Hi Thomas - I see what you mean. However, before I went ahead with creating an ‘All services’ group, which gives me something similar, I tried changing the ‘state’ groups like this:

object ServiceGroup "OK" {
    display_name = "OK"
    assign where service.host.last_check_result.vars_after.state == 0.0
}

In fact, that seemed to work to some extent, but then I had already started thinking about the alternative method and realised that it was better.

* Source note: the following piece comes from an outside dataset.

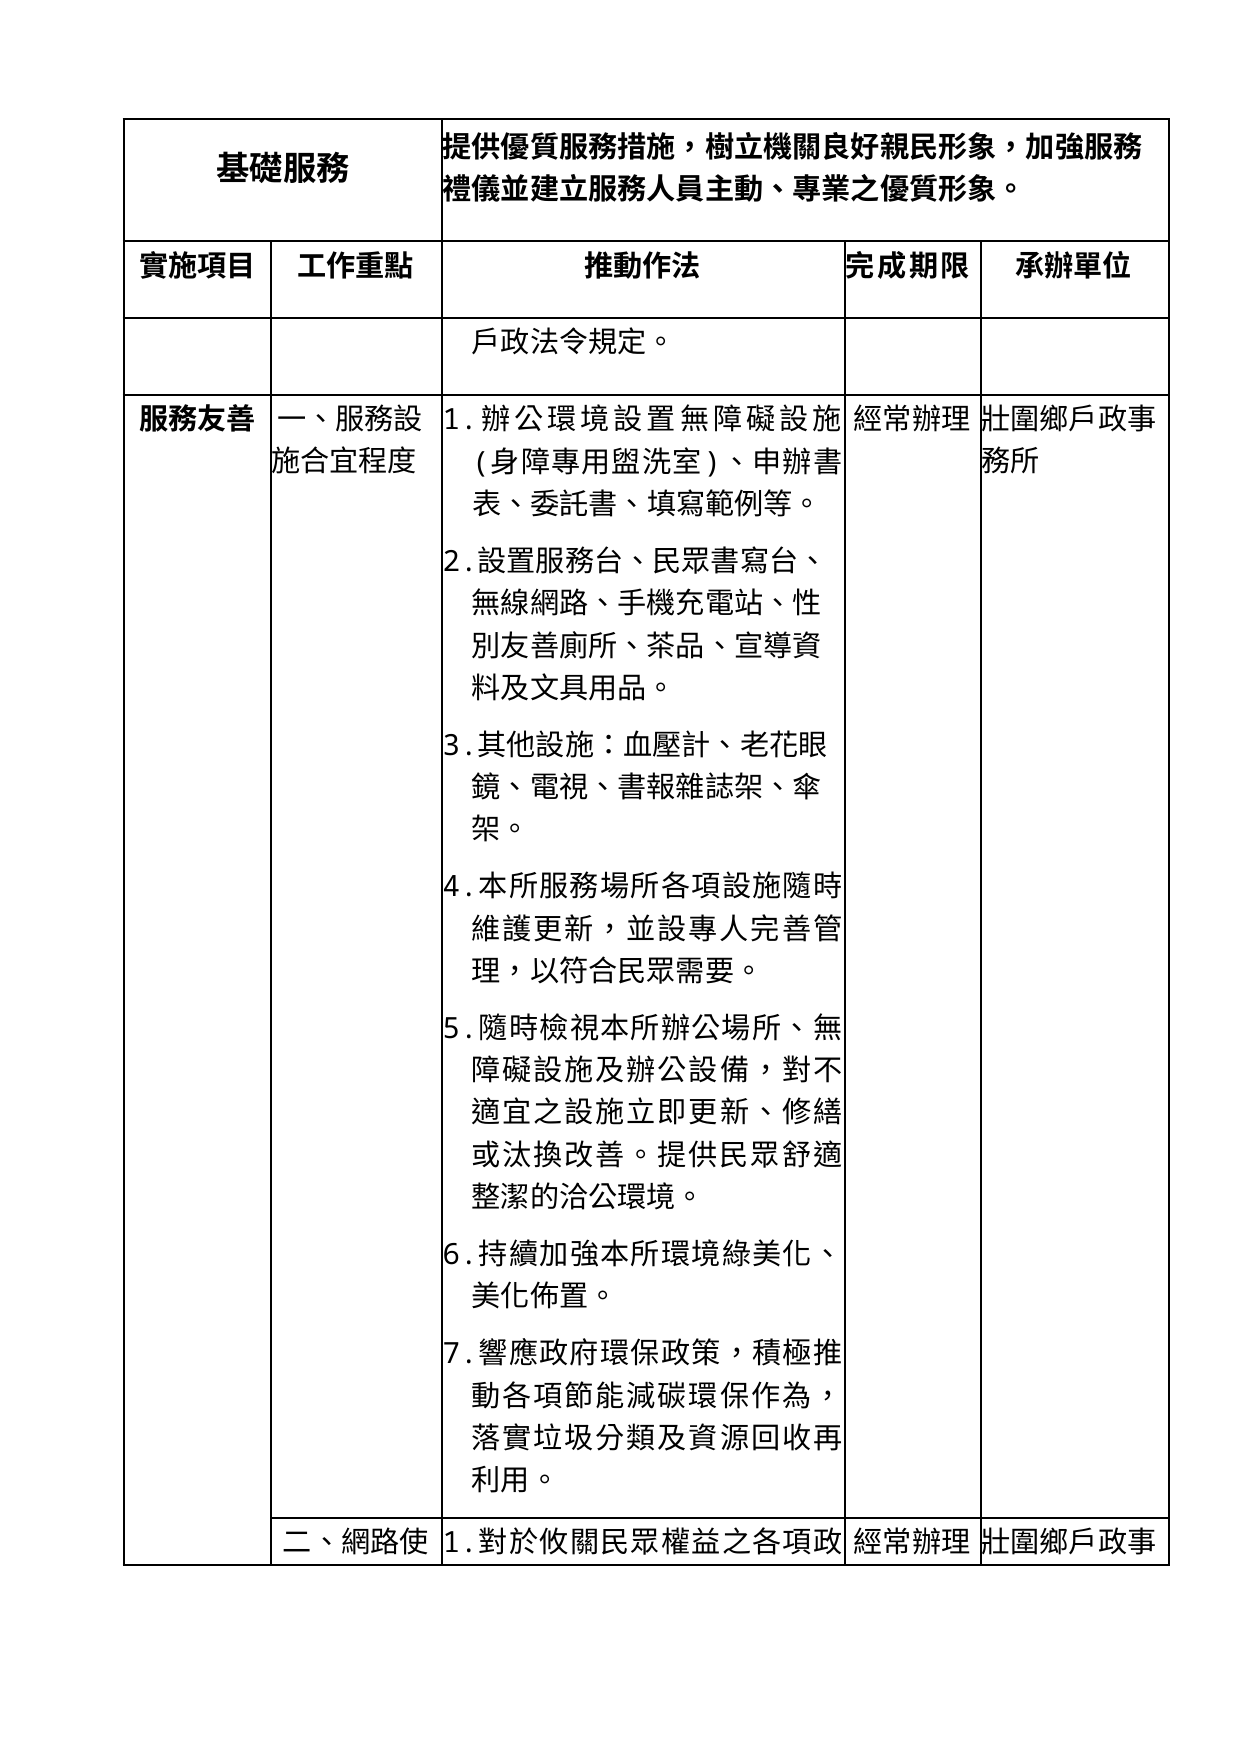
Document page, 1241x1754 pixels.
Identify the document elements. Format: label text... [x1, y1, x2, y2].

j4nd3r53n · March 7, 2019, 9:23am

Well, this is what I see in my browser - there is simply a (very) long list of services::

What I want is a summary:

twidhalm · March 7, 2019, 9:31am

Ok, now I see… I was confused by the fact that you created a Servicegroup out of all available services.

So it’s not about the listing but about the summary.

You can have this in the Tactical overview you mentioned already or in System/Status/Statistics. The Icinga team decided to remove any summary like you had in Nagios or Icinga 1 because while it’s nice to know for an admin, it actually doesn’t have much value and adds extra noise to the webinterface which was built for fast recognition of things you actually have to react on.

The way we think about how to use monitoring is to react on problems as you see them. Be it by solving or acknowledging. A total count might be something useful for overall assessment of how your admins are reacting but nothing you should need all too often or all too quickly when something bad happens.

But there’s nothing wrong with having a host-/servicegroup like you said if you want these summaries.

j4nd3r53n · March 7, 2019, 9:49am

The nice about the summaries is that they are clickable: when I see there are 4 critical erros in checkmem, I can click the icon and get to a list of those. As you can sense, I create 1 service group for each service, which summarises across all the child nodes, so I can get a sense of whether there are widespread problems of a certain kind, and then go and see if they are perhaps of the same nature or not.

twidhalm · March 7, 2019, 9:52am

This is what Problems/Service Grid is for. You see, we have you covered.

Please don’t get me wrong. If you want to have the Servicegroups, go ahead. I just want to show you that with Icinga 2 you have new, normally more powerful alternatives to the way we did things with Nagios.

For your initial question: You can’t create Servicegroups based on current status but there are other ways. Like the default dashboard, the service grid etc.

j4nd3r53n · March 7, 2019, 9:59am

We live and learn

Oh, and actually, although the service grid is good, in my case it becomes an uncomfortably long list - at the time of writing we have some 14000 services, and I’m only half done.

twidhalm · March 7, 2019, 10:10am

I have a multipart answer to this:

Great to hear that you have such a big setup! Congrats.
<developermode>People should fix their alarms so you should have very few alarms anyway so the grid should be enough.</developermode>
<consultantmode>I know, right. People just don’t fix their problems and you end up with a long list of problems. I hear ya, bro.</consultantmode>

(please see this as a joke, not an offence)

So, theoretically, the service grid should be enough but practically there has been some effort to allow for bigger overviews in the past. Honestly I don’t know the current status. I’ll go and ask if there are still some things going on I couldn’t find on the issues list.

j4nd3r53n · March 7, 2019, 10:21am

People, IOW me, are amazing at fixing things, but the grid still consists of a lot of lines. I do see a lot of problems in certain categories, like shared filesystems - this will normally be the same problem across all systems. Being able to sum things up is a great help.

And don’t worry about causing offence - I once worked with somebody who thought it would be a great joke to put tear gas in the air freshener. You learn to be tolerant that way. Or paranoid.

twidhalm · March 7, 2019, 10:24am

How a about some “summary grid” where you don’t see what service is not-Ok on which host but get a list of Services with a count on how many hosts they are not-Ok. We could file an issue for that.

j4nd3r53n · March 7, 2019, 10:25am

Ah, yes, a bit like service groups, then?

twidhalm · March 7, 2019, 10:26am

maybe, but dynamically created in Web without the need to configure them.